How to show this infinite sum converges uniformly? Let $f_k$ be a real numbers such that $\sum_{k=1}^\infty f_k < \infty$. For each $R > 0$, define the convergent sum
$$v(R) = \sum_{k=1}^\infty f_k(b_k(R)e^{-ky} - c_k(R)e^{ky})$$
where $0 \leq y \leq R$ and where $b_k$ and $c_k$ are functions of $k$ and $R$ and satisfy $$b_k(R) = 1+ \frac{1}{e^{2kR}-1}\quad \text{and}\quad c_k(R) = b_k(R)-1 = \frac{1}{e^{2kR}-1}$$ 

Apparently this sum uniformly converges (see this) in $n$ as function of $R$. How do I show this? I.e. if $v_n(R) = \sum_{k=1}^n f_k(b_k(R)e^{-ky} - c_k(R)e^{ky})$ how do I show that $v_n \to v$ uniformly as function of $R$?

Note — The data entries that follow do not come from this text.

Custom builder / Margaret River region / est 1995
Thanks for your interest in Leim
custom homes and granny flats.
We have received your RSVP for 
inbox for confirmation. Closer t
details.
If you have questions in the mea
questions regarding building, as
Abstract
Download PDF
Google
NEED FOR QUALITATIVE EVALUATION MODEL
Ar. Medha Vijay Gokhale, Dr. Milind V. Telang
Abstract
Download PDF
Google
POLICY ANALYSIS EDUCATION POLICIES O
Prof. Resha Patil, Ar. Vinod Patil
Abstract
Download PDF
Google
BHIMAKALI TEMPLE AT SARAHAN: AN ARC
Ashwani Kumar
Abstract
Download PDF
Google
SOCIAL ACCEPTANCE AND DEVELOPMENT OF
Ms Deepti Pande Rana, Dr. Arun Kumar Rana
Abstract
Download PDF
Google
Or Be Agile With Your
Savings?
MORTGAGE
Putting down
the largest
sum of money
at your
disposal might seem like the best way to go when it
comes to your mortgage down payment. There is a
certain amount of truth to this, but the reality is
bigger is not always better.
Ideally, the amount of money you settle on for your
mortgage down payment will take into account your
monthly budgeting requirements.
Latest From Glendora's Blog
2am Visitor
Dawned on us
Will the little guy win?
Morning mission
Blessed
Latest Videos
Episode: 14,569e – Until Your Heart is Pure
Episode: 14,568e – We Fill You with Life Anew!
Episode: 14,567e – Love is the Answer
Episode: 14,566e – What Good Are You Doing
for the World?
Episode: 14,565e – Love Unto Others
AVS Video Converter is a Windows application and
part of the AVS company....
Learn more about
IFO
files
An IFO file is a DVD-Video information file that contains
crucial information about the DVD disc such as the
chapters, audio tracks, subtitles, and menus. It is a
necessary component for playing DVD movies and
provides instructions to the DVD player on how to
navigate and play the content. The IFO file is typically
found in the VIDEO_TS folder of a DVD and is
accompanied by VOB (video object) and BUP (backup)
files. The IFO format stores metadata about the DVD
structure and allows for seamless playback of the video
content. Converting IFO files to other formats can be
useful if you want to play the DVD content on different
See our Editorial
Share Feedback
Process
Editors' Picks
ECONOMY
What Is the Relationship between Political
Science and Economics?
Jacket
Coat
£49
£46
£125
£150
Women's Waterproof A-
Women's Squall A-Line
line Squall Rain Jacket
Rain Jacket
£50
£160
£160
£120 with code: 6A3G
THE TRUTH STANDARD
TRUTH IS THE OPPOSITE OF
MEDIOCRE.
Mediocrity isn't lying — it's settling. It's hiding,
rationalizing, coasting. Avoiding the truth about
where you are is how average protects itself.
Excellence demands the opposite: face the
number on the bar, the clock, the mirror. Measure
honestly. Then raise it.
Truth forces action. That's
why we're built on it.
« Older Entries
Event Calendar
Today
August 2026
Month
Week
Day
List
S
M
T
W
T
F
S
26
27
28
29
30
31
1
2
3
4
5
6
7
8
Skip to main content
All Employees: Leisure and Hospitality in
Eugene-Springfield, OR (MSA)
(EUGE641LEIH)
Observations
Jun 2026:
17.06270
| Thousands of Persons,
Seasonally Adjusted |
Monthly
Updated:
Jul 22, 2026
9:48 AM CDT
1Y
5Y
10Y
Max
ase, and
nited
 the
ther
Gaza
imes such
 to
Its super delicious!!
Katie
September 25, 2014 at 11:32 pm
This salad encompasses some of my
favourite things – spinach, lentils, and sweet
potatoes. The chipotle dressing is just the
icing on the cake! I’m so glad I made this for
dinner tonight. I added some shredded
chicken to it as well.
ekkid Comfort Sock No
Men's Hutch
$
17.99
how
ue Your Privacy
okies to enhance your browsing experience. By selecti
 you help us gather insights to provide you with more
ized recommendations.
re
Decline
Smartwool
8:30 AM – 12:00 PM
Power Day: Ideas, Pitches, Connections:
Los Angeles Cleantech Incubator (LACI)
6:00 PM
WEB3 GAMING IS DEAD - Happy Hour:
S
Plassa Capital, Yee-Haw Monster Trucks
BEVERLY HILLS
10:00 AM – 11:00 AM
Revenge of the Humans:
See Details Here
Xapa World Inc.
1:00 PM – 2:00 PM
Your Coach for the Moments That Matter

I didn't understand how the explanation is given in that thread and I think my question is too basic to be asked there. Both the coefficients have look "like" $e^{-2kR}$ so it seems like it should be uniform but I don't know the argument.
 A: I'm just fumbling here, but if you compute a bit you get
$$
 b_k(R) e^{-ky} - c_k(R) e^{ky}
 =
 \frac 1 {e^{2kR}-1} \left( e^{2kR} e^{-ky} - e^{ky} \right).
$$
For $R$ large enough, you can easily bound this by some constant times
$$
e^{-ky} - e^{k(y-2R)}.
$$
Since $R \ge y$, the second term will be $\le e^{-ky}$. So for large $R$, you can bound your summand by
$$
  | f_k (b_k(R) e^{-ky} - c_k(R) e^{ky}) | \le C e^{-ky} |f_k| \le C |f_k|.
$$
Since the $\sum f_k$ converges, so does this new sum (assuming $f_k\ge 0$), and since the bound doesn't depend on $R$, it converges uniformly in $R$ (again, for large $R$).
Please double check all of this, I'm not sure if I messed up along the way...
EDIT: Ouch, Dr. MV had the more elegant idea obviously.
A: Assume that $\sum_k f_k$ converges absolutely.
Note that 
$$\begin{align}
|b_k(R)e^{-ky}-c_k(R)e^{ky}|&=\left|\frac{e^{2kR}e^{-ky}-e^{ky}}{e^{2kR}-1}\right|\\\\
&=\left|\frac{\sinh k(R-y)}{\sinh kR}\right|\\\\
&<1
\end{align}$$
Thus
$$\begin{align}
\left|v(R)   \right|&=\left|\sum_{k=1}^{\infty}f_k\left(b_k(R)e^{-ky}-c_k(R)e^{ky}\right)   \right|\\\\
&\le \sum_{k=1}^{\infty}|f_k|\,\left|\left(b_k(R)e^{-ky}-c_k(R)e^{ky}\right)\right| \\\\
&\le  \sum_{k=1}^{\infty}|f_k|  \\\\
\end{align}$$
which converges by hypothesis!

Assume that $\sum_k |f_k|^2$ converges.
Then,
$$\begin{align}
\left|v(R)   \right|^2&=\left|\sum_{k=1}^{\infty}f_k\left(b_k(R)e^{-ky}-c_k(R)e^{ky}\right)   \right|^2\\\\
&\le \sum_{k=1}^{\infty}|f_k|^2\,\,\sum_{k=1}^{\infty}\left|\left(b_k(R)e^{-ky}-c_k(R)e^{ky}\right)\right|^2 \\\\
&=\sum_{k=1}^{\infty}|f_k|^2\,\,\sum_{k=1}^{\infty}\left|\frac{\sinh k(R-y)}{\sinh kR}\right|^2
\end{align}$$
The first term converges by hypothesis.  For the second term, note that 
$$\left|\frac{\sinh k(R-y)}{\sinh kR}\right|^2\le e^{-2ky}$$
and $\sum_{k=1}^{\infty} e^{-2ky}$ converges for any fixed $y>0$.